What the F is it doing that for, and how do I stop it?


----------



## mandelore (Aug 16, 2006)

Hmm, thats a bit strange, have you tried assigning a hotkey to the overclock setting and using that while ingame? im not 100% sure if it works ingame but it may. I have never had that problem with BF2, try the hotkey and let us know if that helps, tho u may need to add it to the exception 3d detection list for the hotkey to work properly, i havent used the hotkeys yet so not 100% sure on that


----------



## orkan (Aug 16, 2006)

Well I don't really need a hotkey... I can alt-tab out of the game very fast and reset the clocks.  

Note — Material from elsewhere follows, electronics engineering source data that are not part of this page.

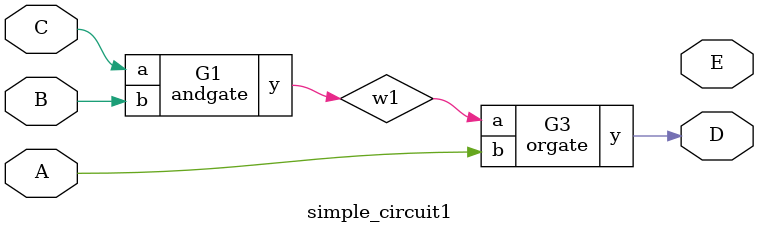
<source format=v>
module andgate (y, a, b);  
input a, b;
output y;
assign y = a & b;
endmodule

module orgate (y, a, b);  
input a, b;
output y;
assign y = a | b;
endmodule

module notgate (y, a);  
input a;
output y;
assign y = !a;
endmodule

module simple_circuit1 (A, B, C, D, E);
output D, E;  
input A, B, C;  
wire w1;
andgate G1 (w1, C, B); 
orgate G3 (D, w1, A); 
endmodule

</source>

I don't want them changing in the first place.   Thanks for the attempt though.


----------



## mandelore (Aug 16, 2006)

Oh right, thought u ment everytime u opened bf2 they kept resetting, okies, my bad


----------



## orkan (Aug 16, 2006)

They DO reset everytime I open bf2.  I have to alt-tab and change them back to my profile.  I want them to STOP resetting.


----------



## orkan (Aug 16, 2006)

W1zzard?  Any clues here pal?


----------



## orkan (Aug 17, 2006)

Atitool must be dead.  Its been quite a few months since the last release... and I havn't seen a response from w1zzard...  and nobody else seems to know what is up.  

Sad days.


----------



## Urlyin (Aug 17, 2006)

orkan said:


> Atitool must be dead.  Its been quite a few months since the last release... and I havn't seen a response from w1zzard...  and nobody else seems to know what is up.
> 
> Sad days.





robs03silvergts said:


> Hi everyone, im a new member and this is my first post so if this has already been posted then please feel free to delete. I did a search and did not see what im about to post so here it goes.
> 
> 
> I have discovered that I can use a tool called Overclocker in conjuction with ATI TOOL and this cures the AVI, MPG downclocking problem in all of the drivers above 6.3!
> ...



Read through the threads....


----------